Ho letto, l’altro giorno, un editoriale di Michela Franco Celani, giornalista del “Corriere dell’Alto Adige”. Mi piace farvi leggere una parte molto interessante, che ho tratto dall’articolo.
“Le parole che dividono.”
Nel nostro lessico quotidiano vi sono parole che entrano piano piano, inavvertitamente, parole che prima ignoravamo e che ora usiamo, ma che per noi di Bolzano hanno un valore diverso da quello delle altre parti d’Italia.

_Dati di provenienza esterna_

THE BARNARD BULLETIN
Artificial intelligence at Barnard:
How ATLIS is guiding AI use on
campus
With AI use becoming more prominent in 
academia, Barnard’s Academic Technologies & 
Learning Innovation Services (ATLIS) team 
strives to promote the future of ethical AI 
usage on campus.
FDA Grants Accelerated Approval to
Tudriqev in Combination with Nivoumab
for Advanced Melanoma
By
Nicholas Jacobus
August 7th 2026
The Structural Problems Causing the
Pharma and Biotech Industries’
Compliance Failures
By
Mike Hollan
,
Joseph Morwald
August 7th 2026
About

La parola che abbiamo appreso tutti recentemente dall’immane catastrofe del sud-est asiatico è subdola e ingannevole, sembra fatta apposta per demolire la tesi di quei linguisti che sostengono l’origine onomatopeica delle parole: “tsunami” è un dolce suono che si scioglie in bocca, potrebbe essere il nome di una fascinosa geisha intenta a trattenere con le sue arti qualche bell’ufficiale americano in una casa da tè alla luna d’agosto, invece è violenza, morte, distruzione.
In una simile riflessione lessicale non possono mancare le parole che hanno caratterizzato la storia dell’Alto Adige, in particolare quella più recente. Ci sarebbe da pensare a “terrorismo”, a “Los von Rom”, a “ Wiedergutmachung” et similia, fortunatamente sepolte, per sempre, sotto una spessa coltre di miliardi (di vecchie lire).

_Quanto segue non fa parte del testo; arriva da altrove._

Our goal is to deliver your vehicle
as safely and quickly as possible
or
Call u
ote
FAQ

Mi riferisco a vocaboli più presentabili e tranquilli, quali “pacchetto”, “toponomastica” (distinta puntigliosamente in macro e micro), “maggioranza”, “minoranza”, “gruppo linguistico”, “gruppo etnico” (sic) “censimento”, “proporzionale” e via discorrendo. Tutti nomi che appaiono con rispettabilità ma a me sembrano piccini, direi quasi miserevoli se penso che sono creati per dividere e non per unire i due “gruppi linguistici” che devono convivere nello stesso territorio.

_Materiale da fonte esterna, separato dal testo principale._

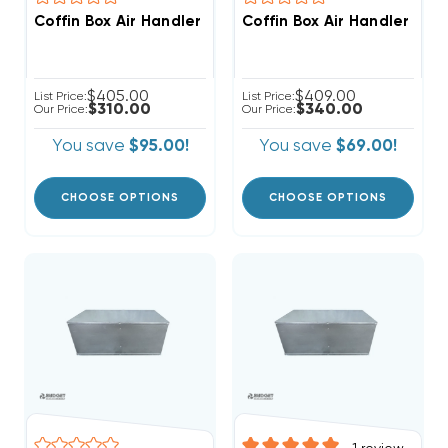
Coffin Box Air Handler Stand, Ready For Ducted Retur
Coffin Box Air Handler Sta
$405.00
$409.00
List Price:
List Price:
$310.00
$340.00
Our Price:
Our Price:
You save
$95.00!
You save
$69.00!
CHOOSE OPTIONS
CHOOSE OPTIONS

Anche “bilinguismo”, la parola più significativa di questo bizzarro campo semantico tutto tirolese, sconosciuto e incomprensibile al resto d’Italia come d’Europa e ai cui occhi vorremmo apparire quali antesignani di chissà che cosa, rischiando invece di fare la figura dei panda, ben lungi di volare libera e alta verso l’ampio orizzonte in cui le culture si confrontano, striscia meschina fra le pastoie di un esamuccio fatto apposta per arraffare un pezzo di carta. Senza il quale, però, ogni altra virtù, capacità, professionalità, sono niente di più che carta straccia.